WORK on a £10 million project to replace the main teaching block at Kingsmead School in Wiveliscombe is hoped to start at the end of the summer term – five years later than originally planned.

A recent public consultation saw 176 students, staff, governors, parents, carers, local councillors and the general public, visit the school to view plans and talk to the contractor.

Now planning permission is being sought to build a new three-storey main teaching block with a one-storey main hall.

It will replace the original building, which was erected before the school opened in 1953 and now suffers from a number of problems, including ‘concrete cancer’.

Funding has been earmarked by the Department of Education through a Priority Schools Building Programme grant, given to schools in the worst condition.

The school originally applied successfully for a grant in 2015 when it had a roll of 750 pupils but because that grew to over 900 – and a possible 1,050 in the next few years – and with delays caused by Brexit, the project stalled.

Now, once planning consent has been granted, the aim is to start work at the end of the summer term with an expected build time of 15 months.

“The contractor has been appointed. The school and the [education] department and the contractor have spent a lot of time discussing how the plans will work and getting them right, and we’re very confident it will go ahead now,” said Liz Pow, director of finance and operations at Kingsmead. “Because of the length of time involved, reaction has gone quiet, but the student

council, with Years 7, 8 and 9 who will be affected, had a look at the plans, and are very excited at the thought of it.”
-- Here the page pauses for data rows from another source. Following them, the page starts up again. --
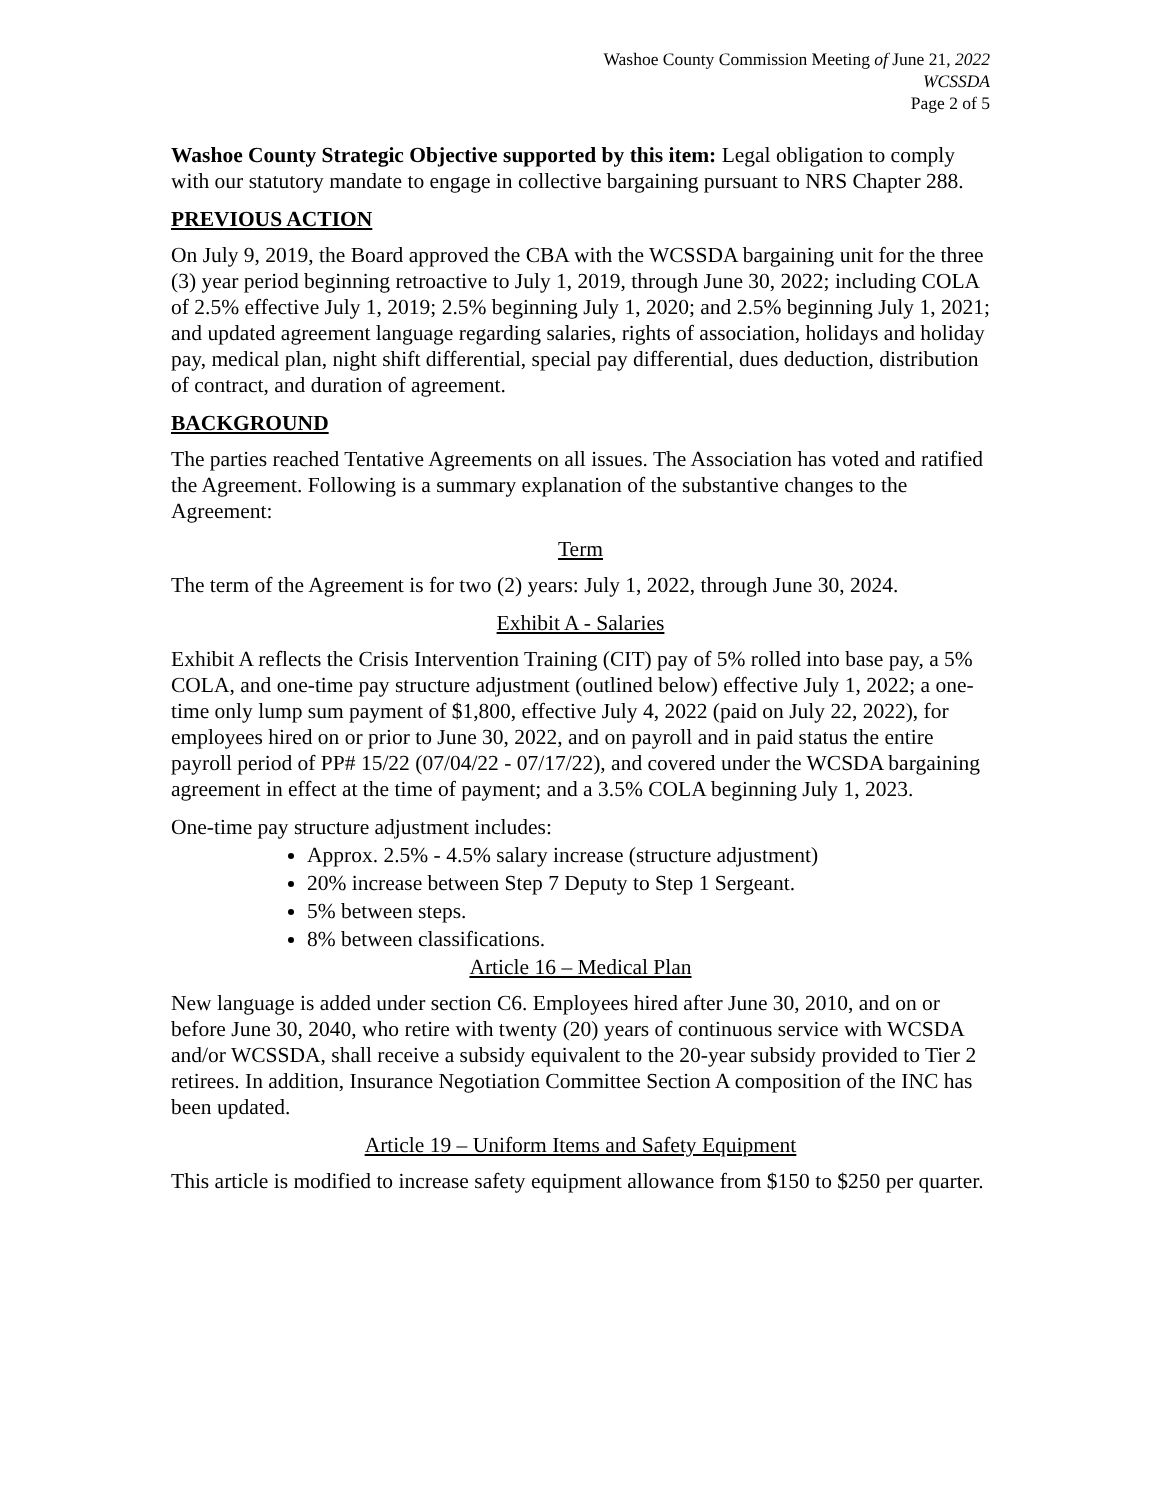Washoe County Commission Meeting of June 21, 2022
WCSSDA
Page 2 of 5
Washoe County Strategic Objective supported by this item: Legal obligation to comply with our statutory mandate to engage in collective bargaining pursuant to NRS Chapter 288.
PREVIOUS ACTION
On July 9, 2019, the Board approved the CBA with the WCSSDA bargaining unit for the three (3) year period beginning retroactive to July 1, 2019, through June 30, 2022; including COLA of 2.5% effective July 1, 2019; 2.5% beginning July 1, 2020; and 2.5% beginning July 1, 2021; and updated agreement language regarding salaries, rights of association, holidays and holiday pay, medical plan, night shift differential, special pay differential, dues deduction, distribution of contract, and duration of agreement.
BACKGROUND
The parties reached Tentative Agreements on all issues. The Association has voted and ratified the Agreement. Following is a summary explanation of the substantive changes to the Agreement:
Term
The term of the Agreement is for two (2) years: July 1, 2022, through June 30, 2024.
Exhibit A - Salaries
Exhibit A reflects the Crisis Intervention Training (CIT) pay of 5% rolled into base pay, a 5% COLA, and one-time pay structure adjustment (outlined below) effective July 1, 2022; a one-time only lump sum payment of $1,800, effective July 4, 2022 (paid on July 22, 2022), for employees hired on or prior to June 30, 2022, and on payroll and in paid status the entire payroll period of PP# 15/22 (07/04/22 - 07/17/22), and covered under the WCSDA bargaining agreement in effect at the time of payment; and a 3.5% COLA beginning July 1, 2023.
One-time pay structure adjustment includes:
Approx. 2.5% - 4.5% salary increase (structure adjustment)
20% increase between Step 7 Deputy to Step 1 Sergeant.
5% between steps.
8% between classifications.
Article 16 – Medical Plan
New language is added under section C6. Employees hired after June 30, 2010, and on or before June 30, 2040, who retire with twenty (20) years of continuous service with WCSDA and/or WCSSDA, shall receive a subsidy equivalent to the 20-year subsidy provided to Tier 2 retirees. In addition, Insurance Negotiation Committee Section A composition of the INC has been updated.
Article 19 – Uniform Items and Safety Equipment
This article is modified to increase safety equipment allowance from $150 to $250 per quarter.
The original block, built with 20 classrooms, main dining hall, kitchen, gym and changing rooms, was ‘not designed for 21st Century teaching,’ Liz said.

The main problem was that it was constructed in concrete around a metal core and the core has rusted and blown the concrete.

In addition, its flat roof needed replacing, the metal windows were single glazed, making it very cold in winter and very hot in summer, ceilings were so low that some students had to duck when in the corridor, and space was wasted. The new block will be sited on the existing tennis courts and, once completed, the original building will be knocked down, tennis courts reinstated and pathways and soft landscaping created.